A desigualdade salarial também é gritante. Mulheres negras recebem, em média, 50,2% da remuneração dos homens brancos, ocupando, em sua maioria, postos de trabalho menos qualificados e com menor remuneração. A sub-representação em cargos de liderança é outro ponto alarmante: menos de 6% dos conselhos e 14% dos cargos executivos são ocupados por negros. Além do mercado de trabalho, a desigualdade racial se reflete em diversos outros indicadores sociais, como educação, saúde e moradia. Pessoas negras têm menor acesso à educação de qualidade, vivem em condições de habitação mais precárias e sofrem com a falta de saneamento básico.
Herói nacional
Habitação de Negros, de Rugendas
Zumbi nasceu por volta de 1655 no Quilombo dos Palmares, região hoje pertencente ao estado de Alagoas. Ele se tornou um ícone da luta contra a escravidão no Brasil. Líder carismático e estrategista, ele conduziu a resistência do maior quilombo das Américas por quase duas décadas, desafiando o poder colonial português.
O Quilombo dos Palmares era uma sociedade complexa e autossuficiente, organizada em pequenos povoados chamados mocambos. Com um sistema de governo próprio e uma economia baseada na agricultura e na produção artesanal, os quilombolas resistiram a inúmeras investidas militares, utilizando táticas de guerrilha e conhecimentos da região.
A resistência de Palmares foi marcada por batalhas épicas, nas quais os quilombolas demonstraram coragem e habilidades militares.
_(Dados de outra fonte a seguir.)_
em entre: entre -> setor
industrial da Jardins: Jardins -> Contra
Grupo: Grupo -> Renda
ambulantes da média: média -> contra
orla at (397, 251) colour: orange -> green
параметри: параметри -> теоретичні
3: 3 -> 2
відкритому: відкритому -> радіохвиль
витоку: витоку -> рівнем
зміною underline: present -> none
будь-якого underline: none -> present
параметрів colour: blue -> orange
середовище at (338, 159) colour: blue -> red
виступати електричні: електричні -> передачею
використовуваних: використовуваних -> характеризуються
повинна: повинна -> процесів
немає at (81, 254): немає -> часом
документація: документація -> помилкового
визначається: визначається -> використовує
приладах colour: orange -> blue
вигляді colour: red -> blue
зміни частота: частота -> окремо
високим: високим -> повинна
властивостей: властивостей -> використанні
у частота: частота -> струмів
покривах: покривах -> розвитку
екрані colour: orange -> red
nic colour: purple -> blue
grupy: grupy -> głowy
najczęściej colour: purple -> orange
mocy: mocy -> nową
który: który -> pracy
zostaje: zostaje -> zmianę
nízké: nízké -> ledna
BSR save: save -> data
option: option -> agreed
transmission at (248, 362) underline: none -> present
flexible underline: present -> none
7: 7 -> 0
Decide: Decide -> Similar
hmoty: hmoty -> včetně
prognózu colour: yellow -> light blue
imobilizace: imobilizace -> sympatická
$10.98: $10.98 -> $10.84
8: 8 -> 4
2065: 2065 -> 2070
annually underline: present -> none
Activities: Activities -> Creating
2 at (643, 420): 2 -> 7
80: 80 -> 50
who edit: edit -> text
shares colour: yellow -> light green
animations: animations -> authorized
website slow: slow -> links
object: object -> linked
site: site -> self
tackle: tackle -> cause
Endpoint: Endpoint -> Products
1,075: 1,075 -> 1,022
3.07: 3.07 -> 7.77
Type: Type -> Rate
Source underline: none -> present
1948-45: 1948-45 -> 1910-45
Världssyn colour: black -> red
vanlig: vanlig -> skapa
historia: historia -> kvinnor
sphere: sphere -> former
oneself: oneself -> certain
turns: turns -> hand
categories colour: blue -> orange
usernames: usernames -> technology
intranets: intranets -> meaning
Zumbi, em particular, era conhecido por sua astúcia e por sua capacidade de unificar o povo sob uma causa comum. Após anos de luta, o quilombo foi destruído pelos portugueses em 1695, e seu líder foi morto em combate. Apesar da derrota, seu legado permanece vivo. Inspiração para as atuais gerações de ativistas na luta por justiça e igualdade, Zumbi teve seu nome inserido no Livro de Aço dos Heróis e Heroínas Nacionais, que homenageia personalidades, lideranças e símbolos de resistência brasileira. O livro se localiza no memorial Panteão da Pátria Tancredo Neves, localizado na Praça dos Três Poderes.